Quanto tempo dura o enxerto de gordura?

As células que se integram podem permanecer por muitos anos. Porém, o volume pode mudar com envelhecimento, ganho ou perda de peso.

Quanto tempo leva para a gordura enxertada estabilizar?

A estabilização pode levar alguns meses. O prazo depende da área tratada e da extensão do procedimento.

É normal o volume diminuir depois da lipoenxertia?

Sim. A redução do inchaço e a reabsorção de parte da gordura fazem com que o volume inicial diminua.

A gordura enxertada pode desaparecer completamente?

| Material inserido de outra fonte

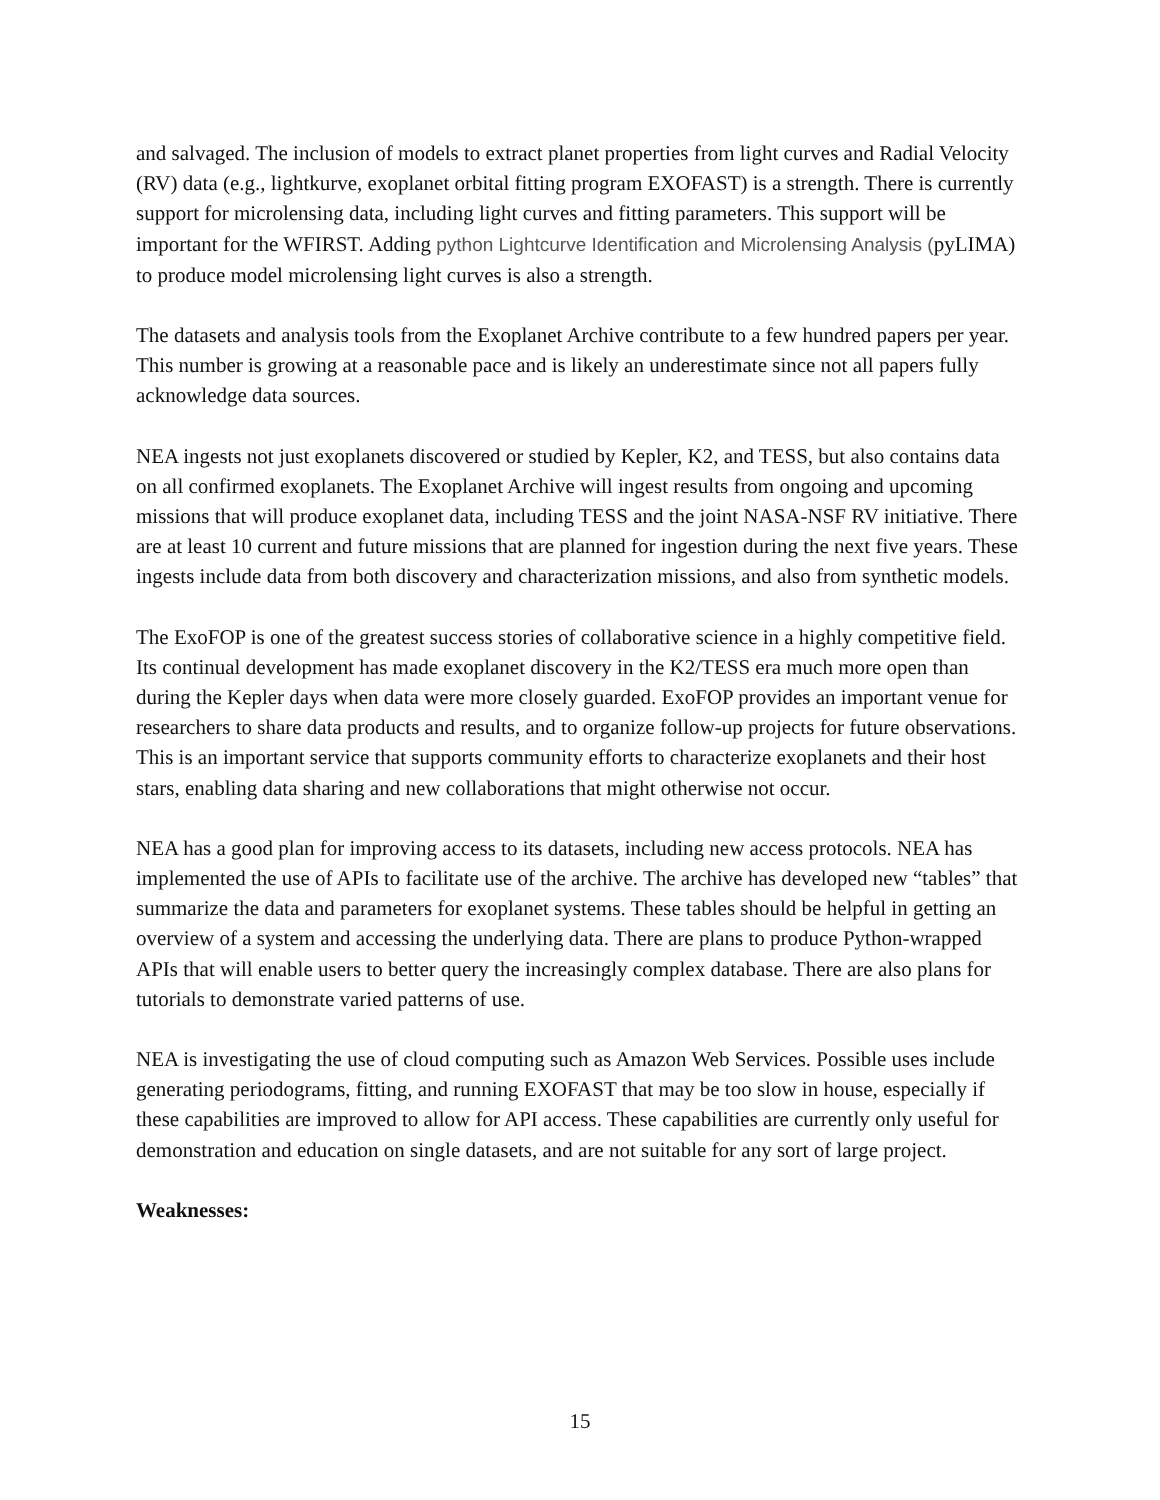and salvaged. The inclusion of models to extract planet properties from light curves and Radial Velocity (RV) data (e.g., lightkurve, exoplanet orbital fitting program EXOFAST) is a strength. There is currently support for microlensing data, including light curves and fitting parameters. This support will be important for the WFIRST. Adding python Lightcurve Identification and Microlensing Analysis (pyLIMA) to produce model microlensing light curves is also a strength.
The datasets and analysis tools from the Exoplanet Archive contribute to a few hundred papers per year. This number is growing at a reasonable pace and is likely an underestimate since not all papers fully acknowledge data sources.
NEA ingests not just exoplanets discovered or studied by Kepler, K2, and TESS, but also contains data on all confirmed exoplanets. The Exoplanet Archive will ingest results from ongoing and upcoming missions that will produce exoplanet data, including TESS and the joint NASA-NSF RV initiative. There are at least 10 current and future missions that are planned for ingestion during the next five years. These ingests include data from both discovery and characterization missions, and also from synthetic models.
The ExoFOP is one of the greatest success stories of collaborative science in a highly competitive field. Its continual development has made exoplanet discovery in the K2/TESS era much more open than during the Kepler days when data were more closely guarded. ExoFOP provides an important venue for researchers to share data products and results, and to organize follow-up projects for future observations. This is an important service that supports community efforts to characterize exoplanets and their host stars, enabling data sharing and new collaborations that might otherwise not occur.
NEA has a good plan for improving access to its datasets, including new access protocols. NEA has implemented the use of APIs to facilitate use of the archive. The archive has developed new “tables” that summarize the data and parameters for exoplanet systems. These tables should be helpful in getting an overview of a system and accessing the underlying data. There are plans to produce Python-wrapped APIs that will enable users to better query the increasingly complex database. There are also plans for tutorials to demonstrate varied patterns of use.
NEA is investigating the use of cloud computing such as Amazon Web Services. Possible uses include generating periodograms, fitting, and running EXOFAST that may be too slow in house, especially if these capabilities are improved to allow for API access. These capabilities are currently only useful for demonstration and education on single datasets, and are not suitable for any sort of large project.
Weaknesses:
15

Uma parcela pode ser absorvida. A perda total não é o resultado esperado, mas a retenção varia e não pode ser garantida antecipadamente.

Engordar aumenta a gordura enxertada?

Pode aumentar. Depois de integrada, a gordura enxertada responde às oscilações de peso de maneira semelhante ao tecido adiposo natural.

Emagrecer diminui o resultado?

Uma perda de peso significativa pode reduzir o volume das células enxertadas e modificar o contorno alcançado.

Posso precisar de mais de uma sessão?

Sim. Uma etapa complementar pode ser considerada para acrescentar volume, corrigir assimetrias ou aperfeiçoar o resultado.

O enxerto de gordura substitui uma prótese?

Depende do objetivo. A lipoenxertia costuma proporcionar aumentos mais discretos e possui limitações de volume. A escolha precisa ser individualizada.

A lipoenxertia deixa cicatrizes?

A retirada e a aplicação da gordura são realizadas por pequenas incisões. Mesmo pequenas, elas podem deixar cicatrizes, cuja aparência depende da técnica e da resposta da pele.